- [REQUIRED WORK]: Word for word, copy the entire listing below, but do not carry over any pictures.

- [RECORDS FOR THIS TASK]:

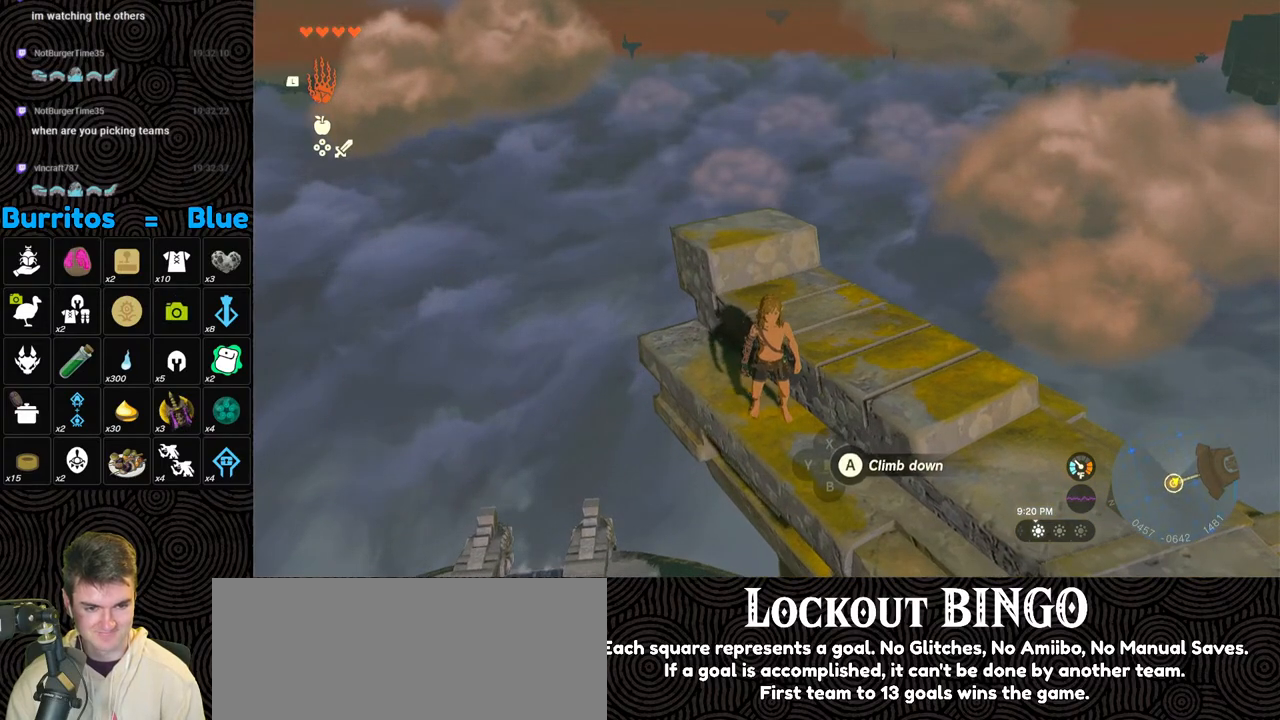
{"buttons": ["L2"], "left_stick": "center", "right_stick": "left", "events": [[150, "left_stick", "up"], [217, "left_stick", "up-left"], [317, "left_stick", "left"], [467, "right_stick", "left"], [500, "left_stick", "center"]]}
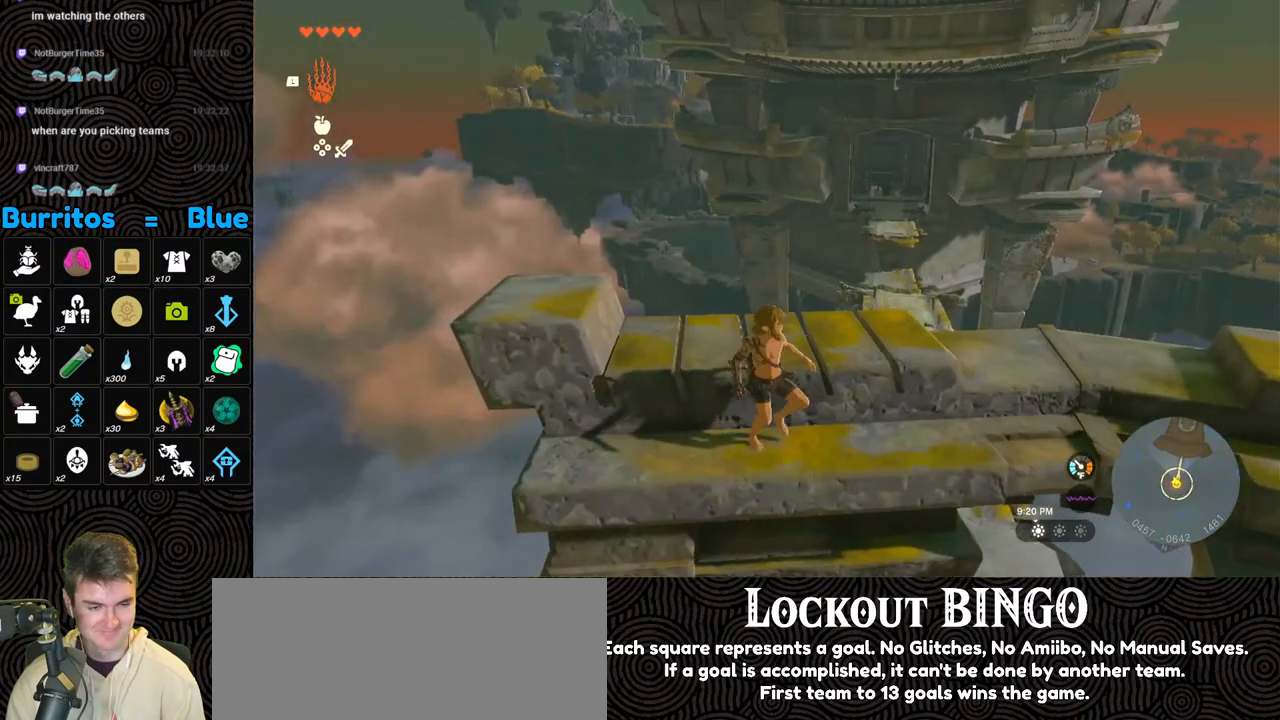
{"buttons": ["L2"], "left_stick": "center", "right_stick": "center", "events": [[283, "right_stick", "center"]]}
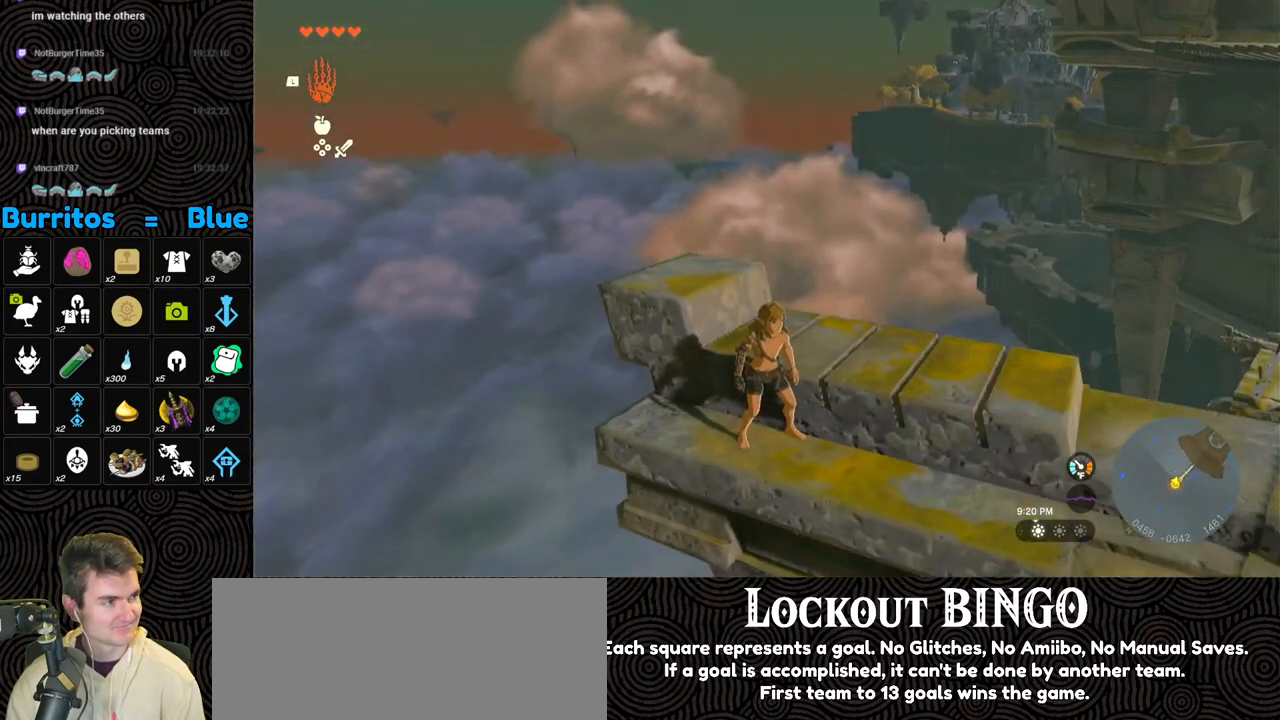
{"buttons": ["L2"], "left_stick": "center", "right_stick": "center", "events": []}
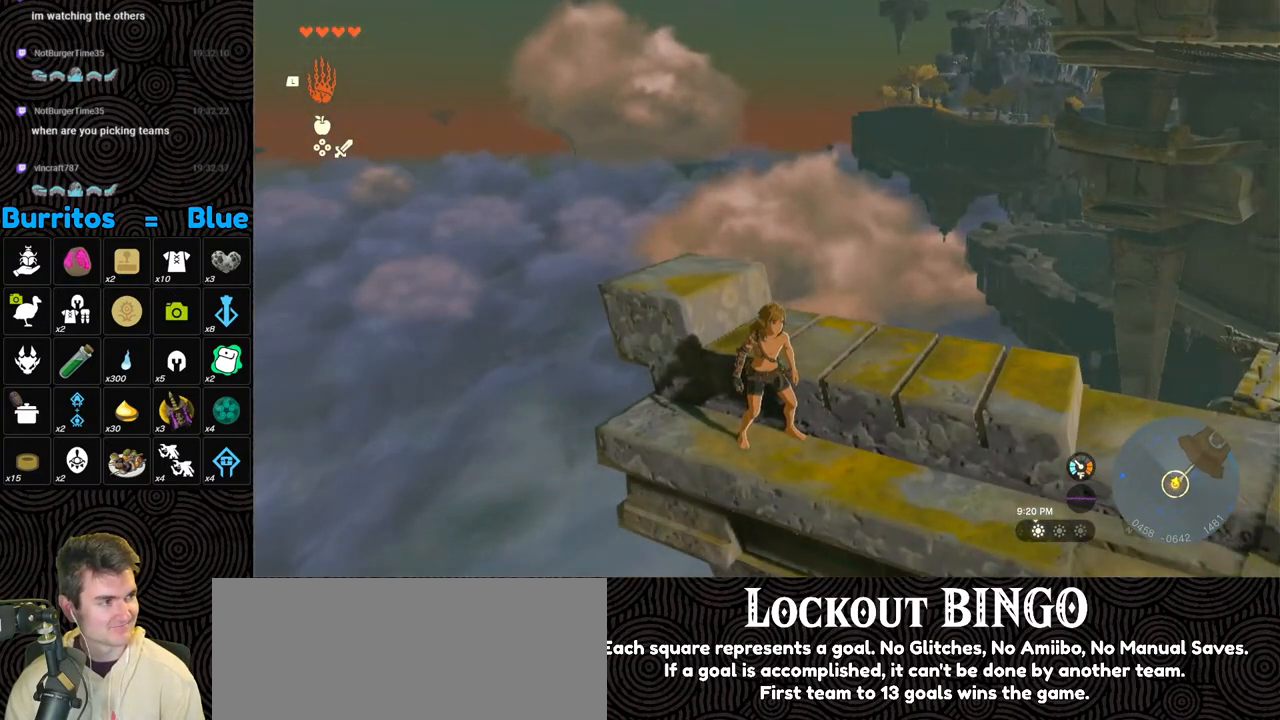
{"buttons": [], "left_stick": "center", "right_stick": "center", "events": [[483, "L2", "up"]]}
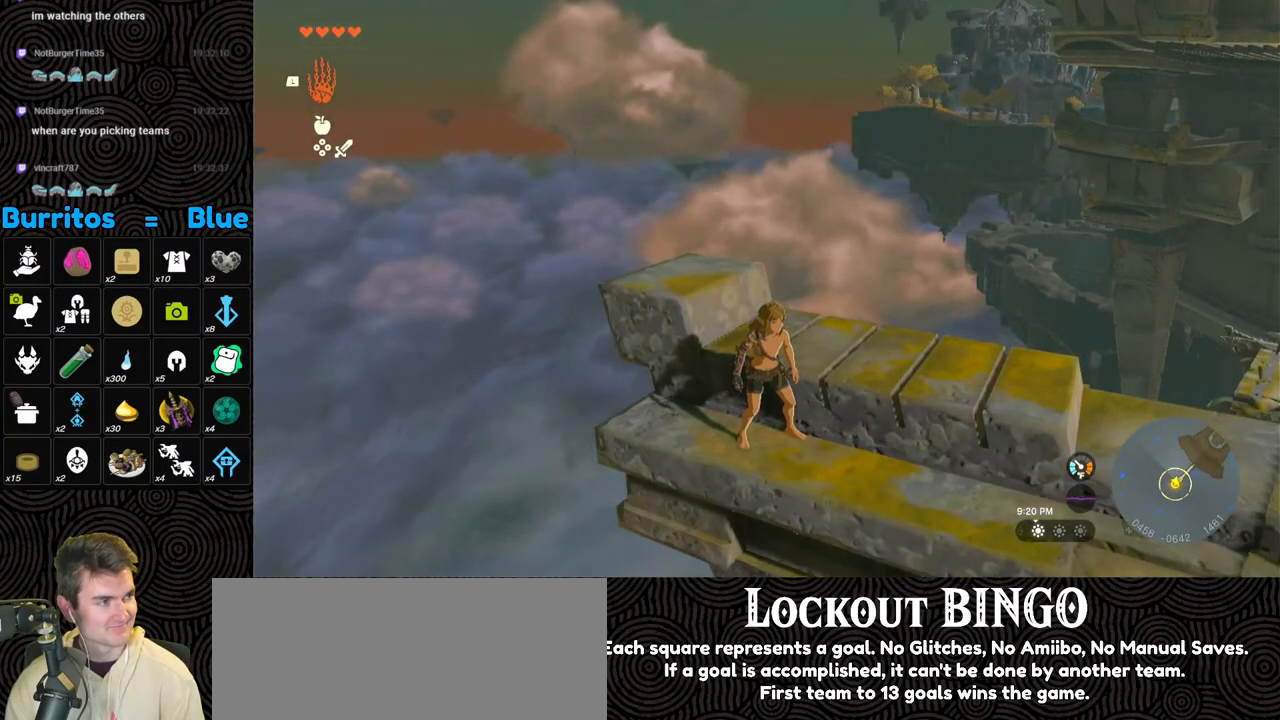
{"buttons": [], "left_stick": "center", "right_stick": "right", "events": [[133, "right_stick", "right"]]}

- [THE COMPLETED TASK]:
{"buttons": ["L2"], "left_stick": "center", "right_stick": "left", "events": [[150, "left_stick", "up"], [217, "left_stick", "up-left"], [317, "left_stick", "left"], [467, "right_stick", "left"], [500, "left_stick", "center"]]}
{"buttons": ["L2"], "left_stick": "center", "right_stick": "center", "events": [[283, "right_stick", "center"]]}
{"buttons": ["L2"], "left_stick": "center", "right_stick": "center", "events": []}
{"buttons": [], "left_stick": "center", "right_stick": "center", "events": [[483, "L2", "up"]]}
{"buttons": [], "left_stick": "center", "right_stick": "right", "events": [[133, "right_stick", "right"]]}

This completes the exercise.